#### Work instructions
According to the school budget remarks below, what was the district's general fund operating budget in 2008-2009?

The solution will require significantly more revenue from the state, some form of cost controls and cost discipline, a major rethinking in the structure of the way in which we organize the discipline of teaching itself, or some combination of all of these. We cannot permanently and regularly solve the imbalance between revenues and teacher compensation cost by permantly raising pay faster than revenues, permanently reducing programs and raising class size. At some point there will be a day of reckoning, and really, the day of reckoning is close at hand.

One of the deceptive evasions that is commonly advanced, and the one that I would like to discuss today, is the attempt to confuse the issues by attacking alleged overspending on administration. The use of this deceptive evasion plays into people's prejudices. We are in the teaching business. Everyone wants to keep class sizes down. Wow: wouldn't it be wonderful if we could somehow solve this problem by cutting administration and putting that money into teachers salary! The fact is that if you completely eliminated all of our school and district administrators, every last one of them, that wouldn't give you enough money to pay for the increased compensation sought by the SCEA for teachers in this contract period alone.

Let's have a look at the real numbers. The school District's operating fund budget is the part of our budget that pays for teachers, paraprofessionals, administrators and other staff. It pays for operating our school buildings (heating, lighting, and so on). It pays for regular education (primarily classroom instruction) and it pays for special education (funding in addition to the regular education component of students with disabilities). In the school year 2000-2001, the general fund budget for expenditures of all kind was $79.9 million. By the 2008-2009 budget, the general fund operating budget had risen to $82.6 million, a 3.3% increase total, an increase of about 1/2 percent per year. Remember that during this time period grant funding changed, and our enrollment changed, so we can't say that the rate of increase of just over 1/2 percent per year is all that helpful. I'm providing these numbers to provide some perspective on school budgeting.

When we budget, we catagorize administrative expenditures as School Administration and District Administration. School administrators include principals and assistant principals. Earlier, I talked about the amount of revenues that you could raise by eliminating all administration, and of course that would be both ridiculous and illegal. School administration answers parents phone calls to deal with various issues. School administrations selects and supervises teachers. School administration is in charge of educational leadership in the school. Educational research is persistently reporting that school administration is a critical component in quality schools.

#### Data rows
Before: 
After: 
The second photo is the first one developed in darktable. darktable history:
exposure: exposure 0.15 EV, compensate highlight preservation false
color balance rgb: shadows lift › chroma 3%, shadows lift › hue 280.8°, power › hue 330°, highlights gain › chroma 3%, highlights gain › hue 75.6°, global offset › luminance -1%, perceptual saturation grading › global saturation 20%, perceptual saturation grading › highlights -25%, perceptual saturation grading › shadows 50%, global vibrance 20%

==

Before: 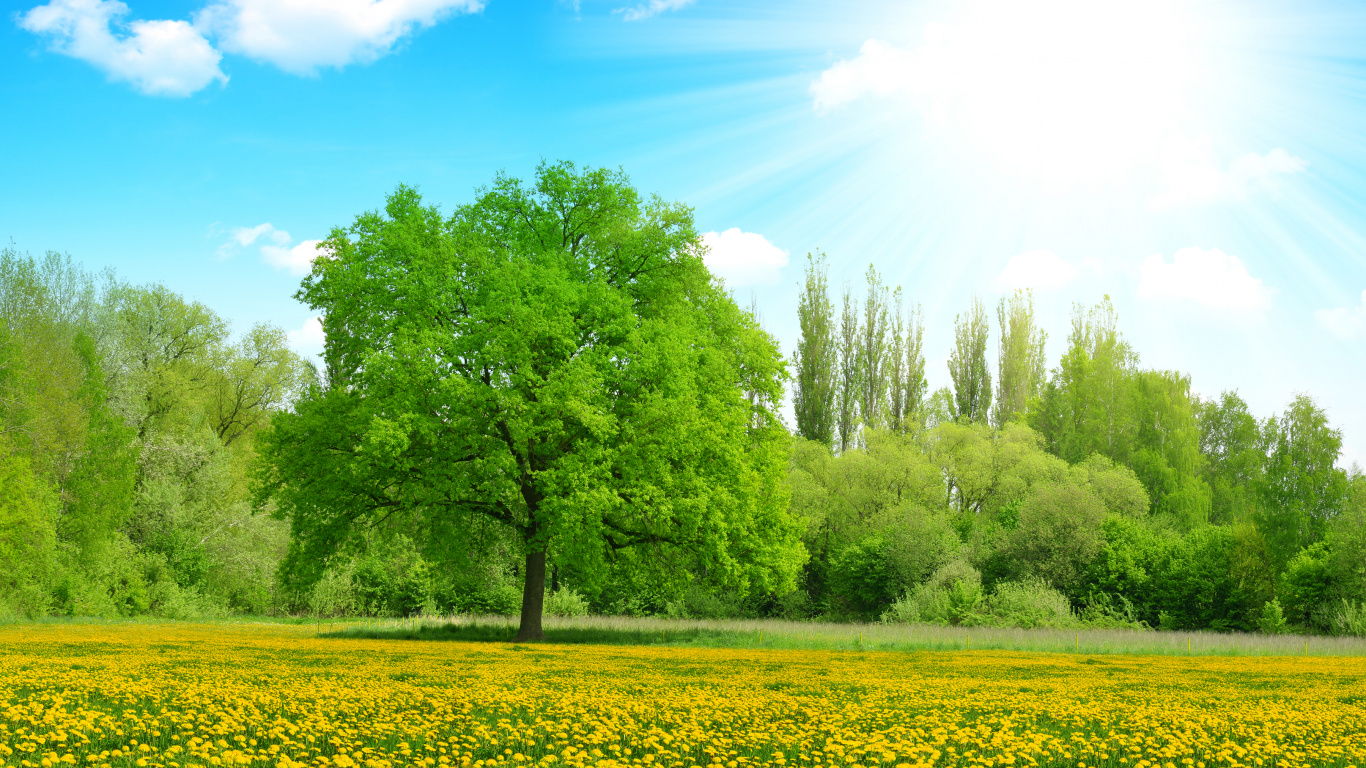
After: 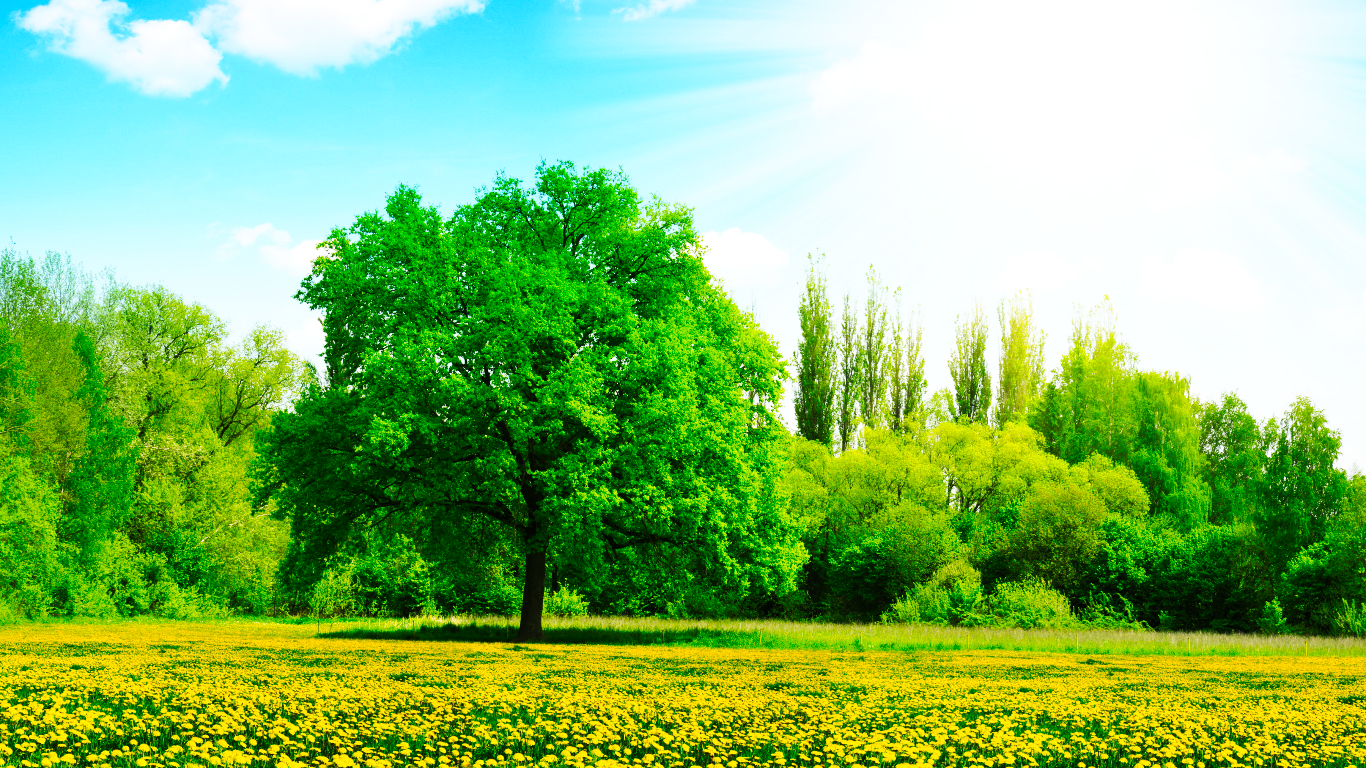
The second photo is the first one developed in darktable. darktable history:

---

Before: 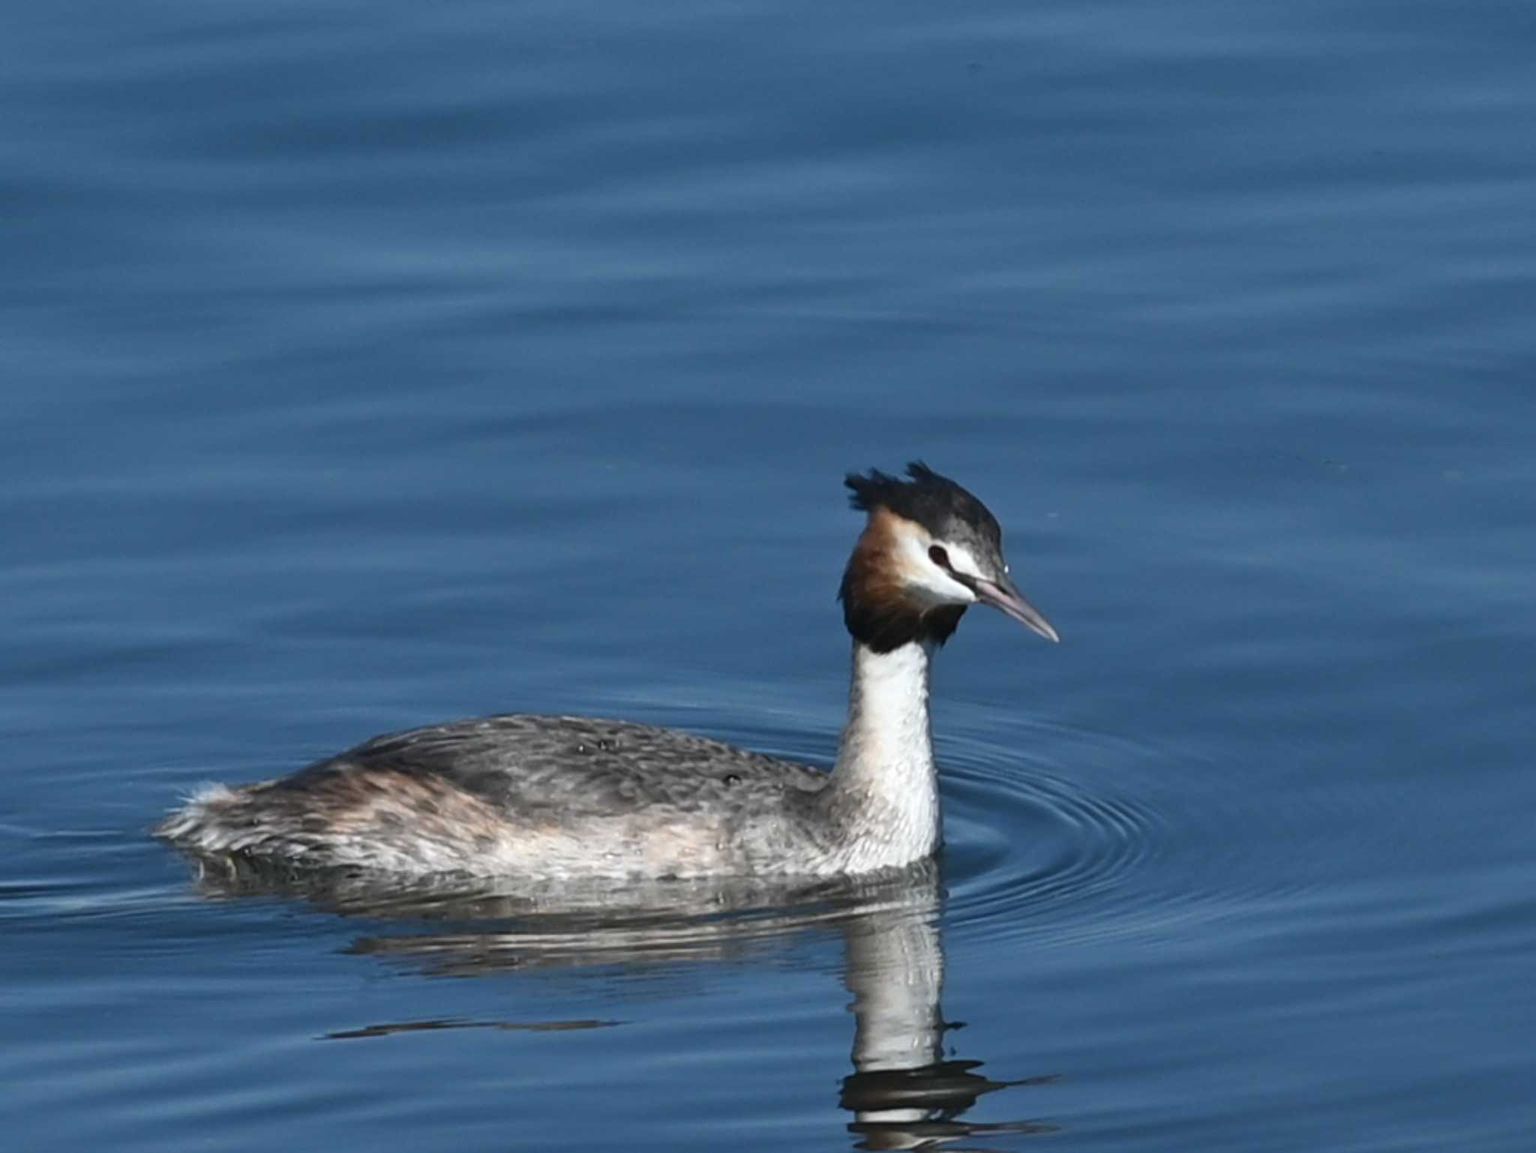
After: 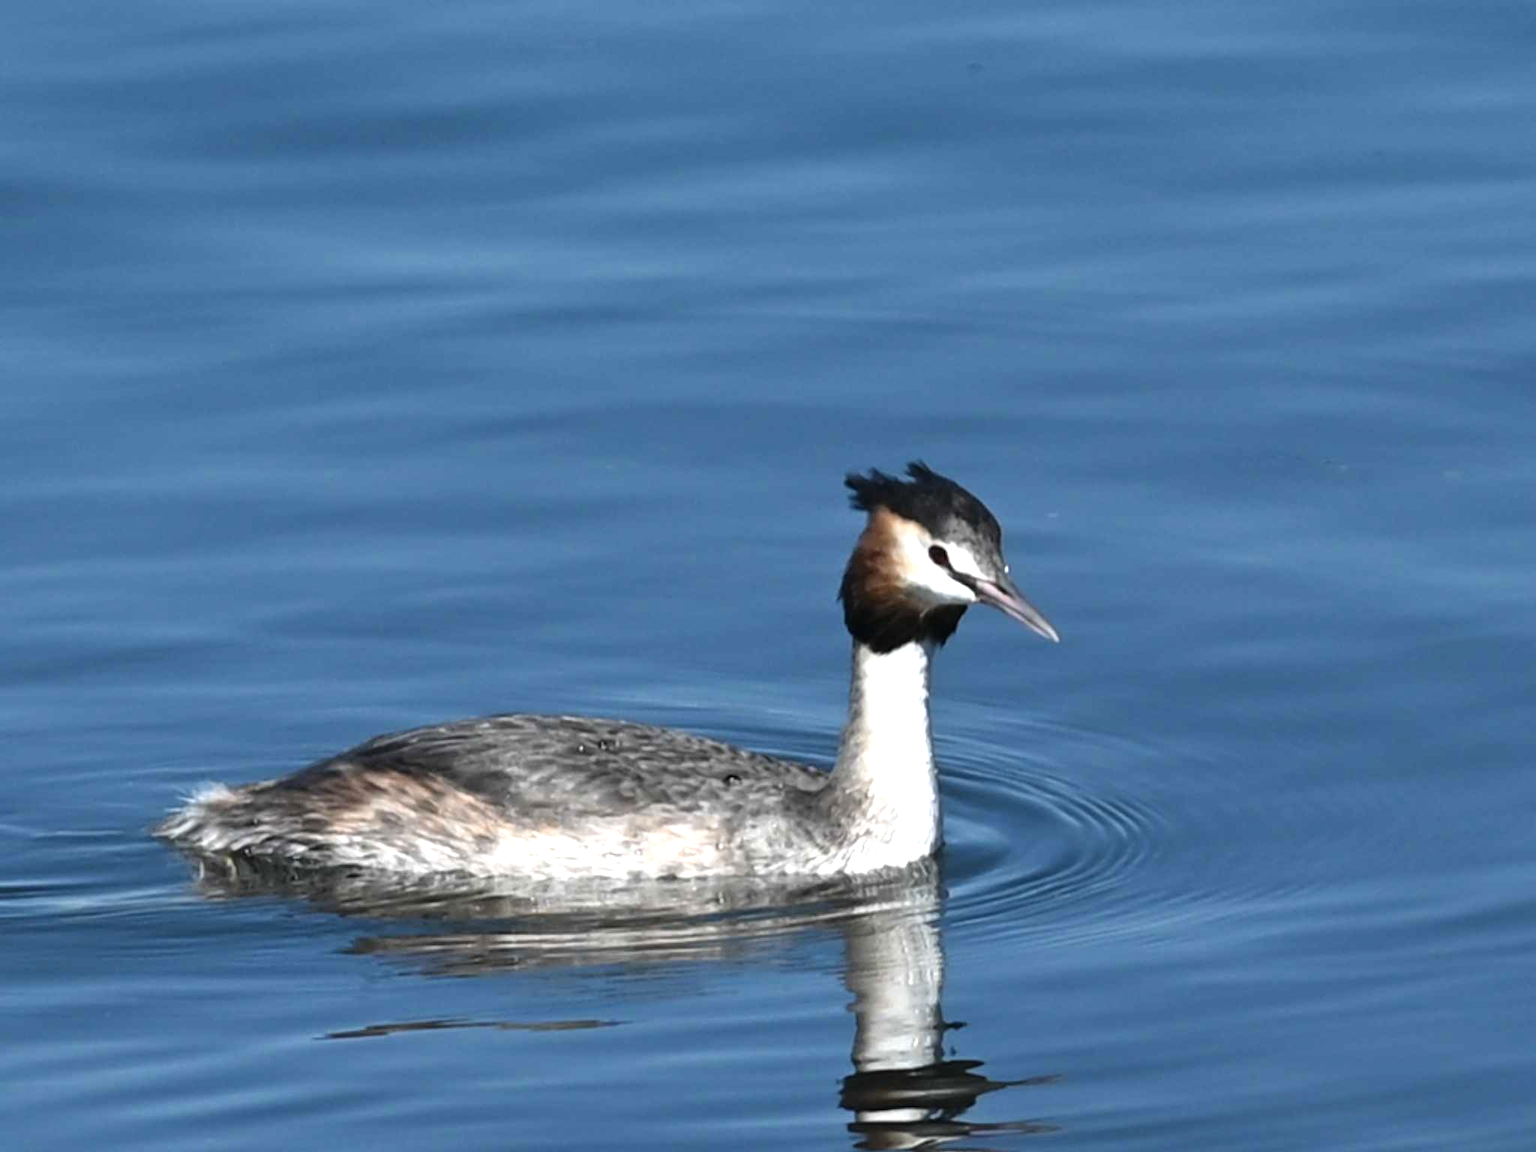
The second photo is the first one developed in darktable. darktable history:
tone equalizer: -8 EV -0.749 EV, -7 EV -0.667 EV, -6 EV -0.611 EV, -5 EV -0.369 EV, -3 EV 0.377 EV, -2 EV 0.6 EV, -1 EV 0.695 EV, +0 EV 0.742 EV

#### Right answer
$82.6 million